**TEXT PASSAGE**
┄┄┄┄┄┄┄┄┄┄┄┄┄┄┄┄┄┄┄┄

In addition to the benefit of larger active spaces (i.e. qubit counts), the calculations benefit from a couple of enhancements compared to the original study, including:
- using a realistic basis set PCSEG-2 instead of STO-3G;
- using the even-handed subsystem selection to ensure a consistent selection of orbitals for projective-embedding calculations in chemical reactions.
The plots below show the results of our calculations as potential energy surface (PES), i.e. the energy of the whole chemical system at various distances between the nitrogen and carbon atom, as computed via the FAST algorithm as shown above and using either IQM's Sirius or Garnet devices and by Kvantify’s exact chemistry-specific state-vector simulator. Both results are compared to the exact results obtained in the same orbital space (CASCI), the difference being plotted in the lower parts of the figures.
The experiments are conducted for an increasing number of spin orbitals, eventually exhausting each of the quantum chips. We can see clearly how the errors, irrespective of the device or simulator, follow each other, with the highest errors obtained in the dissociation limit. This is expected, since here, the Hartree-Fock state is expected to be furthest from the actual state, and thus more adaptive iterations are required to obtain the same accuracy, but in general the FAST curves are smooth and follow the CASCI curve closely on both machines. With 16 qubits, which exhausts the IQM Sirius machine, the calculation has not fully converged after 60 iterations, but convergence is still smooth towards the CASCI results. The same effect can be seen even stronger with 20 spin orbitals, exhausting the IQM Garnet chip.



The case for butyronitrile
Butyronitrile is an interesting subject of study for both scientific research and technological applications.
From a broader perspective, butyronitrile has emerged in recent years as a promising electrolyte candidate in advanced technologies such as lithium-ion batteries and dye-sensitized solar cells (DSSCs). These applications are key components of ongoing efforts toward a sustainable energy transition, which, while environmentally essential, also introduce significant technical challenges.

┄┄┄┄┄┄┄┄┄┄┄┄┄┄┄┄┄┄┄┄

**EXTRACTED INFORMATION**

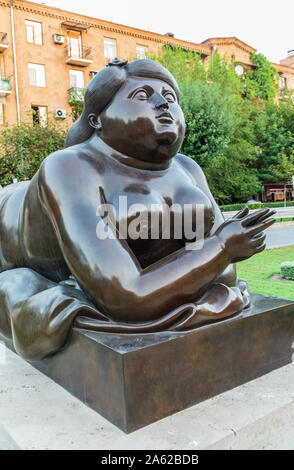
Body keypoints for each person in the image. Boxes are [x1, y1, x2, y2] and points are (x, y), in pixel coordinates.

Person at [0, 58, 275, 361]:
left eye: (169, 97)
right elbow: (126, 296)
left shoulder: (187, 169)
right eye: (142, 96)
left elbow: (224, 276)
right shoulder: (70, 168)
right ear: (97, 119)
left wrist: (214, 252)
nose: (162, 103)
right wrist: (221, 246)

┄┄┄┄┄┄┄┄┄┄┄┄┄┄┄┄┄┄┄┄

**EXERCISE INSTRUCTIONS**
(a) In the butyronitrile passage, which basis set was used in place of STO-3G?
(b) For each statement, say whether it agrees with the butyronitrile passage. Answer yes or no, and quote the words from the passage that settle it.
(i) The highest errors show up in the dissociation limit.
(ii) With 16 qubits, the calculation fully converged within 60 iterations.
(iii) Butyronitrile is seen as a possible electrolyte for lithium-ion batteries.
(c) Pick up the butyronitrile passage after its last sentence and write what comes next.
You don't need the lines to do any of this.

**PER-TASK ANSWERS**
(a) PCSEG-2

(b)
(i) Yes: "with the highest errors obtained in the dissociation limit"
(ii) No: "the calculation has not fully converged after 60 iterations"
(iii) Yes: "a promising electrolyte candidate in advanced technologies such as lithium-ion batteries"

(c)
DSSCs are regarded as a viable and cost-effective alternative to conventional p–n junction photovoltaic devices. Their commercial deployment is anticipated to become competitive with fossil fuel-based energy production within the next decade. Among the advantages of DSSCs are their favorable performance-to-cost ratio and their long operational lifetimes, attributed to minimal degradation under solar exposure. This makes them particularly attractive from both economic and environmental perspectives. However, improving their power conversion efficiency remains a critical hurdle. This primarily depends on the development of optimized electrolytes that can maintain desirable properties across both high and low temperature ranges.
Currently, liquid electrolytes perform adequately at elevated temperatures but suffer from high viscosity and freezing issues at lower temperatures, which limit their usability. Conversely, more volatile electrolytes are prone to evaporation or degradation above approximately 60°C. Therefore, the development of high-performance electrolytes that remain functional across a wide temperature spectrum is a primary focus in DSSC research.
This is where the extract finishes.